The sheep are always on the move you see, and sometimes overlapping each other. If it was possible to pause and zoom in very close, then selecting one wouldn’t be too much trouble, but pausing the action means losing the ability to actually interact with the sheep. This can have rather devastating consequences for these innocent creatures.

Say there’s a bunch of them in a pit, and the only way they can escape is for one of them to don a cape, fly out of the pit and hit a button, raising the floor up and thus allowing his chums to continue their important journey. But there’s a problem! Only one sheep, in this crisis, can be the super sheep. The chances of applying the power to a sheep going in the wrong direction, due to how crammed in they are, is about 1 in 2. If that happens, the sheep, let’s call him the anti-hero, ends up leaving the pit, but on the wrong side, and wanders off to his death. That’s it. Done. Nobody is going to save the rest of the animals. They are all doomed. All because I couldn’t bloody pause the game and use the power.

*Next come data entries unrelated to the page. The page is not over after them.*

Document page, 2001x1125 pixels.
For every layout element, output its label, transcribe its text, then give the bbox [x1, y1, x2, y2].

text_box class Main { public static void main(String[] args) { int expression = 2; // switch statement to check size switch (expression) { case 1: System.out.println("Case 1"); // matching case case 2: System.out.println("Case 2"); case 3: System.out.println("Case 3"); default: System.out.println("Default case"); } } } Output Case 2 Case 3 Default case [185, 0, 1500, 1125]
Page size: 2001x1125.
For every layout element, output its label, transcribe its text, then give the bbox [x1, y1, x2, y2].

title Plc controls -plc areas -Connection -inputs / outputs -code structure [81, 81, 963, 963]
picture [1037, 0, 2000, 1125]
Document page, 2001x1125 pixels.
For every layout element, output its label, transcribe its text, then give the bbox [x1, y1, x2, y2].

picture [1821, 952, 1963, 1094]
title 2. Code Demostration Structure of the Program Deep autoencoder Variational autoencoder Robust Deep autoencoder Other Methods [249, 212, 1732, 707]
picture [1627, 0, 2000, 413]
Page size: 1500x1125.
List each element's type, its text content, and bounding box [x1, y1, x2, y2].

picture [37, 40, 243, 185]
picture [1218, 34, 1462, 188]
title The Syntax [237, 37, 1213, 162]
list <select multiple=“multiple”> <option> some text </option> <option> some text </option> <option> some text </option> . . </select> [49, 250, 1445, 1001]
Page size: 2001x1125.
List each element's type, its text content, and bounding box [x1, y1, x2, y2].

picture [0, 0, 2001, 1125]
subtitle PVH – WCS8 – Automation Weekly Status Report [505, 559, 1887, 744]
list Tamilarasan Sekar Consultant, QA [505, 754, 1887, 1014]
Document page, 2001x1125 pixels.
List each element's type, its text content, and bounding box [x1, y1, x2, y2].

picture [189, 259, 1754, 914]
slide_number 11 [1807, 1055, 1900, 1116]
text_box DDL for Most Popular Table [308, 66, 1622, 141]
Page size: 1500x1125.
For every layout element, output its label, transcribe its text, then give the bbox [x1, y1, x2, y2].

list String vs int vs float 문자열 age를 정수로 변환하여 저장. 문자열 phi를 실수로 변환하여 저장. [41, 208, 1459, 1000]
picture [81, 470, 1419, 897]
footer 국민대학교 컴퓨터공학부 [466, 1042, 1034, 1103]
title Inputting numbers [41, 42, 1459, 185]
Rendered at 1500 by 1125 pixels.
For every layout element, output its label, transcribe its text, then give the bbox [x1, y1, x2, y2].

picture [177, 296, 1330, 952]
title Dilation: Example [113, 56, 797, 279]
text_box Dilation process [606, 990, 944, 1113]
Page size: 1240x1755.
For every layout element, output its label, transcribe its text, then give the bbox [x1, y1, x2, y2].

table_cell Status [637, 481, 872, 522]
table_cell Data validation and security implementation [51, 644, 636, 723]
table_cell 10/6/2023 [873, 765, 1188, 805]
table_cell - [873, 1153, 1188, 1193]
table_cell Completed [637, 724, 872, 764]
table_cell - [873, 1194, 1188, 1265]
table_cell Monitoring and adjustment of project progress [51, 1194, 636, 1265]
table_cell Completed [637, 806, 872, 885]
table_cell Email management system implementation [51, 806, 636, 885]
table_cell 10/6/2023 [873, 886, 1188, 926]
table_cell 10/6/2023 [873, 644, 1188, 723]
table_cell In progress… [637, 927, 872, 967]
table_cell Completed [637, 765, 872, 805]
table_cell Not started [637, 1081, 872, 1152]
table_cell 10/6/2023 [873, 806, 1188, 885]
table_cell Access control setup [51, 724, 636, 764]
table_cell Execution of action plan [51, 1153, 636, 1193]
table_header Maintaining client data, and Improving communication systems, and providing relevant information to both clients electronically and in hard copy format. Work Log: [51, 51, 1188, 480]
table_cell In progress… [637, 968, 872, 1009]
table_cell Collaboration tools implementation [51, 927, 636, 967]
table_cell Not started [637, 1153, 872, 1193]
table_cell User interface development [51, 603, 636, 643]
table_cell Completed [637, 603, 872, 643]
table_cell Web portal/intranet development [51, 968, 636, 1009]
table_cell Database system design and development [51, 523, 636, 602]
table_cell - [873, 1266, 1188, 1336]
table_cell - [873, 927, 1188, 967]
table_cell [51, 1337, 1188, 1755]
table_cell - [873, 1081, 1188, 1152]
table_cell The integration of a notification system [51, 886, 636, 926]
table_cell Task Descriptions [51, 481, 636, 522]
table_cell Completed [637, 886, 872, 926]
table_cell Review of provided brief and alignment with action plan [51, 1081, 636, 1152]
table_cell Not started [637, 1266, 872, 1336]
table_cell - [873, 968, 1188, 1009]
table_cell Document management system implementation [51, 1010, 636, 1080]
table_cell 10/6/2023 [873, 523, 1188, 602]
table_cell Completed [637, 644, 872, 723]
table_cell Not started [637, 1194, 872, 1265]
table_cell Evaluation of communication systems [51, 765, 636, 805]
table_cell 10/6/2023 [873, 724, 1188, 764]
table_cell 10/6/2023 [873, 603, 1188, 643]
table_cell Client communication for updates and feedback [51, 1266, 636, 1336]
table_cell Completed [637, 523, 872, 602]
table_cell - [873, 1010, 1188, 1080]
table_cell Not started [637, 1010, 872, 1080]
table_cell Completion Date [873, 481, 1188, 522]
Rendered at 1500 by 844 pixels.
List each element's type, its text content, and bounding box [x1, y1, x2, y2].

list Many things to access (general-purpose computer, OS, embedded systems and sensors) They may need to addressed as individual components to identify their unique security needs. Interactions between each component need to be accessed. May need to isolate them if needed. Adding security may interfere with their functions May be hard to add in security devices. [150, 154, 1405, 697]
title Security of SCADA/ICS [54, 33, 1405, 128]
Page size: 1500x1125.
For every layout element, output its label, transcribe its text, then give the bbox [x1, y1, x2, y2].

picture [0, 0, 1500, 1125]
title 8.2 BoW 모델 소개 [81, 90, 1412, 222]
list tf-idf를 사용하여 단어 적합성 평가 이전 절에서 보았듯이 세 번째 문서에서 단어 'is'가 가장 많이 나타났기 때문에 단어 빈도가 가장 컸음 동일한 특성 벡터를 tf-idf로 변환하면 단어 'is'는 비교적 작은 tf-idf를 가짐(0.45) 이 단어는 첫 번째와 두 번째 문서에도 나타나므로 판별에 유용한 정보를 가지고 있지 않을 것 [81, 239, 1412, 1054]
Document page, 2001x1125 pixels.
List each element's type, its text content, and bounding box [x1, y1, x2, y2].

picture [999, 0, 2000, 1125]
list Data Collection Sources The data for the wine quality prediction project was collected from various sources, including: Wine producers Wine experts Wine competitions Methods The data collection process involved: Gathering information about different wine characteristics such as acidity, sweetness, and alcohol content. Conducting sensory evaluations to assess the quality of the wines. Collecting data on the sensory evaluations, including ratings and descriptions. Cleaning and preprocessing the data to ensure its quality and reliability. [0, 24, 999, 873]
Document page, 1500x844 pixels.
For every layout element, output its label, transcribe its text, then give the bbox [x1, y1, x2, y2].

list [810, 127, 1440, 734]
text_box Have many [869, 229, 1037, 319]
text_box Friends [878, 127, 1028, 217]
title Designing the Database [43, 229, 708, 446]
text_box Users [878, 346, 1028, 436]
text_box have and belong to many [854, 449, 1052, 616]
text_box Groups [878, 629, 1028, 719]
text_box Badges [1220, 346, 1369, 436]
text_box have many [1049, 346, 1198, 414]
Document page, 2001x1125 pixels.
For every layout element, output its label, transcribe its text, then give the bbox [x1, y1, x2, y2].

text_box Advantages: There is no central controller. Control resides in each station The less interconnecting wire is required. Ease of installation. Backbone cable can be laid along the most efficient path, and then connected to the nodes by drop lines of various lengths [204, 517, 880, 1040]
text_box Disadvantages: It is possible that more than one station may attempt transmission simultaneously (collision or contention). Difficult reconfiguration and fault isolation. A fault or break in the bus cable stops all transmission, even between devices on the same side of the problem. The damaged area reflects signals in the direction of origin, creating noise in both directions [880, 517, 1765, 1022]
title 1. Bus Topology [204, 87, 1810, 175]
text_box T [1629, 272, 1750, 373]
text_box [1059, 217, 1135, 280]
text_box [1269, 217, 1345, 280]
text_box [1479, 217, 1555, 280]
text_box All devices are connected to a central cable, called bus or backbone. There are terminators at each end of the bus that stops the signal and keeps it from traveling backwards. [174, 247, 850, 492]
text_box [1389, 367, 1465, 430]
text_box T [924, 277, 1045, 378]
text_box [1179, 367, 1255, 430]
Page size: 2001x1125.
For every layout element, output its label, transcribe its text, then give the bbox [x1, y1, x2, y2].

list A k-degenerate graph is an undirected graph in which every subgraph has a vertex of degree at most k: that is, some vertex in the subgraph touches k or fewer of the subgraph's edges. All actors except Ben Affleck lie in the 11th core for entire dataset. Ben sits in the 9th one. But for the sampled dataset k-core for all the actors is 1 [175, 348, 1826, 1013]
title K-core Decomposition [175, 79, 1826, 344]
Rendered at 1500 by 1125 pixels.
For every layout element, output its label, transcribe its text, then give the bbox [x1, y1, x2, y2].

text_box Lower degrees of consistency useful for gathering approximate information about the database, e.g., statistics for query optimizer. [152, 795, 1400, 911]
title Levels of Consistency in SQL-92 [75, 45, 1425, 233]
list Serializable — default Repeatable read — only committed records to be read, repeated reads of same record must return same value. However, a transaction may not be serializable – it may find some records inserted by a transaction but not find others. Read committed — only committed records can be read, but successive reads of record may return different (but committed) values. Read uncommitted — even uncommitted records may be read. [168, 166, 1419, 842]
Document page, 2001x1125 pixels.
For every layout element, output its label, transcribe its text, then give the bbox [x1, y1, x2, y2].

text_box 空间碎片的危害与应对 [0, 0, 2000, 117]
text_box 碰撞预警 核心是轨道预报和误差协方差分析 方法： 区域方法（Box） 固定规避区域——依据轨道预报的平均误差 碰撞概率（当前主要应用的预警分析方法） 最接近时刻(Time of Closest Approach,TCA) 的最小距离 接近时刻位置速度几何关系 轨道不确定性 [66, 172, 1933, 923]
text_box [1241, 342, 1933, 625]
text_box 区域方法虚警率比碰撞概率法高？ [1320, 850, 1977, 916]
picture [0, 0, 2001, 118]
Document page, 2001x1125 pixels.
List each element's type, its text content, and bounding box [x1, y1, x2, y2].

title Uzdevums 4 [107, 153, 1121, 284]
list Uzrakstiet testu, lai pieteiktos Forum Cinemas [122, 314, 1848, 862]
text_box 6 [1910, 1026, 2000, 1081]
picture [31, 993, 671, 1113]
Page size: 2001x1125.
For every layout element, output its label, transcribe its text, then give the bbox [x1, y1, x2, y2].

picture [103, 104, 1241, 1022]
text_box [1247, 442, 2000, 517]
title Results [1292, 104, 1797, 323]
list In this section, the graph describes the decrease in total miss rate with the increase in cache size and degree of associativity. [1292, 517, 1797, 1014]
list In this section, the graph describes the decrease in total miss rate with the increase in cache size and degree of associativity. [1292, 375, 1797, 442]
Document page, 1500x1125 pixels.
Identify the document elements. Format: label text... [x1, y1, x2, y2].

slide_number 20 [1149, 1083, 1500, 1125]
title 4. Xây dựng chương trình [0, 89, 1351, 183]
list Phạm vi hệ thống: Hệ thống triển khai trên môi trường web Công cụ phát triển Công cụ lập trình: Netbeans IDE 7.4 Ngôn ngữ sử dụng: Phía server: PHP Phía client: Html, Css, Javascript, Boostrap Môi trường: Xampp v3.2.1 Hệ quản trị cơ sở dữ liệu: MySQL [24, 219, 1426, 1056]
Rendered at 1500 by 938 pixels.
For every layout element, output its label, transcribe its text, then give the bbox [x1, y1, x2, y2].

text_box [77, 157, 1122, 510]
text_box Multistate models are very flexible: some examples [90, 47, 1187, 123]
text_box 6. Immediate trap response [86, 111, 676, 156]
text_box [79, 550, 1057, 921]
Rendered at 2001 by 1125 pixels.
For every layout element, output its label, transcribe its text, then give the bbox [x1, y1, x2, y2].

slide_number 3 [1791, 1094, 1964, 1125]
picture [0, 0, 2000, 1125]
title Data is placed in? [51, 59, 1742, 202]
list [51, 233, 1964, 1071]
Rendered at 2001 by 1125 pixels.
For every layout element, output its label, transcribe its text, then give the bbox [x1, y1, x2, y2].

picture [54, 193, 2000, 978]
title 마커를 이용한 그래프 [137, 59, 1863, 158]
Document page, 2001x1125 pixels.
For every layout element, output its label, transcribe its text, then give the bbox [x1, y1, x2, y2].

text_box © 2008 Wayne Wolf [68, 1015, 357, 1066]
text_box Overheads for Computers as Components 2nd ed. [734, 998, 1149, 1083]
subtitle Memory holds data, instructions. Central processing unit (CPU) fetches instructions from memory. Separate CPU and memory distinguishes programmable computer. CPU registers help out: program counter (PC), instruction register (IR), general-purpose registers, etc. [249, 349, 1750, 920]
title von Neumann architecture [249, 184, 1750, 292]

This sort of thing happens quite a bit. And it’s rubbish.

Despite the completely obvious similarities to Lemmings, Team17 has clearly made some significant attempts to set the game apart. There’s the physics-based stuff – which is, hmmm, not bad, not great – and other things like teleportation networks and doohickies that mess around with gravity, making sheep walk on the ceiling. Unlike the physics stuff, these bits can be delightful, increasing the scope of the levels and once again throwing in more layers. But they can also make things hard to follow.

When sheep go through a teleporter, it’s not immediately obvious – in a lot of cases – where they will reappear (some levels have lots of them), and by the time they are found again, they could all be dead. So there’s a lot of stopping and starting, pausing so you can find the bloody animals. This gets even more troublesome when there are several flocks, all going in different directions. The extra irons in the fire are welcome, but it doesn’t strike that all important balance between complexity and complicatedness.

So there are a lot of problems. But there are, certainly, elements of Flockers that are genuinely amusing. What’s missing, though? That question followed me through the entire game. And now I know what it is: Flockers doesn’t have much personality.

It’s sort of bizarre, coming from Team17. Worms oozes charm and personality out of every pore. And at first, with the silly sheep and over-the-top violence, I thought Flockers might too. But it simply doesn’t. The enemies are all just traps and mechanical contraptions, the sheep themselves are brainless bits of fluff, and the levels are all pretty bland, and change themes rarely. Cutscenes appear out of the blue, but I honestly can’t remember what happened in any of them. Sheep died, I guess? Even a narrator would have helped. I am, of course, thinking of either Matt Berry or Katherine Parkinson who did such wonderful jobs in Worms.

I expected more from Flockers. I expected more from the Lemmings formula so many years after its inception. But the good ideas contained within Flockers – and there are quite a few – don’t always come together, or are hampered by design missteps and a lack of charm. In short spurts, a couple of levels here, a few challenges to unlock some silly sheep skins – 8-bit and Rambo-inspired skins were a highlight – there, it can be a great deal of fun, but it lacks staying power.

At times, it still feels like it’s in Early Access, not because it’s buggy, but because it’s missing that spark and polish that’s kept Worms alive for so long. Yet I do hope this isn’t the last we’ve seen of these escaping sheep. There’s a good foundation, and a need for inventive A to B puzzle games.